Он взглянул и подумал, что эта навязчивая манера – она крутила пальцем у виска и тут же, в продолжение жеста, опускала руку и согнутыми костяшками стучала по любому попавшемуся под руку предмету, назначенному символизировать деревяшку (в данном случае – об ручку чемодана, а когда к ним вплотную притерся грузовик и, вдавившись, упрямо проскребся вперед вдоль дверцы, стучала перед собой, по пластику обшивки, а когда таксист требовал от нее какой-никакой компенсации, крутила пальцем у виска и стучала ему по бамперу, таксист проследил глазами ее пальцы, зло сплюнул и смолк), – этот жест, замысловатый и длинный, как туземный танец, – вовсе не нервный тик и не дурная привычка, а знак препинания в языке вымершего народа, и ему захотелось тоже говорить на этом языке, или чтобы она говорила на языке его вымершего народа – Леши, Бобсика, Веры, Писателя. Хотя языки у них были, он это чувствовал, близкородственные, но для языков это только хуже – путаются одинаковые слова, которые значат совершенно разное, а слова, казалось бы, базовые, индоевропейские, в этом близкородственном языке звучат совершенно по-другому, занесенные ветром, кочевниками с другой планеты, прижившиеся, пустившие корни, наплодившие вокруг себя кучу всего – и все по чистой случайности... И он улыбнулся, повторяя приветствие – пальцем у виска, костяшками по ручке чемодана – и сказал: «Вторая история...», неспроста неведомый брат попросил его, а мог отправить на такси, дело не в чемоданах, хотел, значит, чтобы был свой человек, знакомый, теплый, чтобы проводил по-людски, а он что – он готов махать и вставать вслед на цыпочки, как тушканчик, высматривать поверх голов, даже перекрестить на дорожку, если бы его предупредили, что это потребуется, или трижды расцеловать, он бы не отказался – но брат ничего не сказал, приходится самому ориентироваться в чужом горе, а вот и другой знак препинания – она нетерпеливо стучит пальцем по стеклу своих часов...

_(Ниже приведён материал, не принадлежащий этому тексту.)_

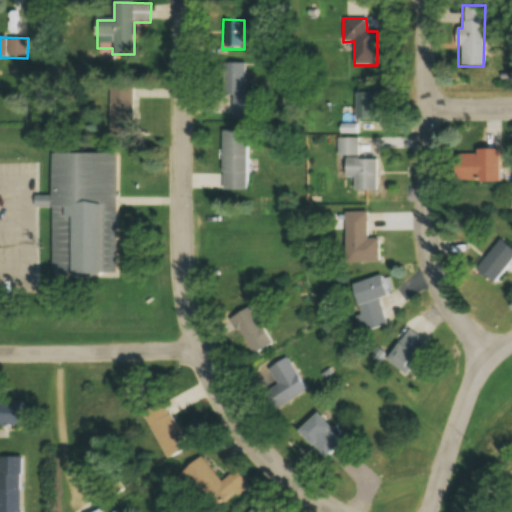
[(224,95),(231,95),(231,118),(254,119),(254,94),(246,94),(246,65),(224,64),(224,95)]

Чья-то сестра раздраженно катила чемоданы на колесиках, а Додик бежал рядом, торопливо договаривая, что он будет тут, никуда не уйдет, что если чемоданы не примут или что-нибудь вообще не примут, он будет ждать, пусть она помашет, он возьмет и передаст брату, и пусть не сердится – это только история, а вообще, все у нее будет нормально, разве что поначалу трудно без языка, а потом все всегда хорошо кончается. Она не слушала, он досадовал на себя, на свое косноязычие, и непроизвольно держался рукой за горло, промочить бы горло, и слова польются рекой, и все станут его понимать, и он будет сидеть в их кругу, благодушный, красный, балагуря о том о сем, вызывая обвалы смеха удачными шутками и виртуозной игрой слов – душа общества, теплая, пульсирующая душа, вмещающая в себя их всех. Он держался рукой за горло и мучился, что она его как-нибудь не так поймет, решит, что он намекает, но она не обращала на него никакого внимания и в какой-то момент просто растворилась в толпе, так и не помахав – хотя он стоял и ждал.
Если б она не уехала так внезапно, он женился бы на ней (так же, как на других девушках, вызывавших сочувствие), чтобы выиграть время на объяснения. Наплодил кучу рыжих, веснушчатых, плосколицых додиков – обстоятельных хозяйственных мужичков лет семи, угрюмых хмырей, похожих на своих мамаш, – а некоторые из них и вообще были не его, – дешевых фраеров с плейерами, человечков, персонажей и – увы – одного отморозка, который впоследствии сел. «Вот видишь, Леша! – шептал он, превращаясь в питательный гумус, в добрый щедрый навоз, пока какая-то баба в ночной рубашке тащила его за волосы по снегу. – Вот видишь! А ты грозился, что мы умрем!». А чья-то сестра в это время затолкала ручную кладь под кресло, надеясь, что ее не заставят переложить все это в полку над головой, – вдруг ей понадобится свитер, книжка, жвачка, но ничего этого ей уже не понадобилось.
Под ней, как слепые грибы-шампиньоны, росли облака, и один за другим самолет нагоняли восходы, катясь оранжевой толпой апельсинов из наклонного ящика. Не просыпаясь, соседи наощупь спускали створку иллюминатора, но снова и снова, перегибаясь через колени, укутанные тонким самолетным пледом, она поднимала створку вверх, впуская очередной сноп солнечных лучей, бьющий по глазам – несказанное, несказуемое, – неутомимый овод вселенского оргазма, снова и снова догоняющий и жалящий нутро. Время летело день за днем, длиной в полчаса каждый, а успеть надо было многое – трудно устроиться на новом месте без знакомых, без должной расторопности и, как оказалось, без денег.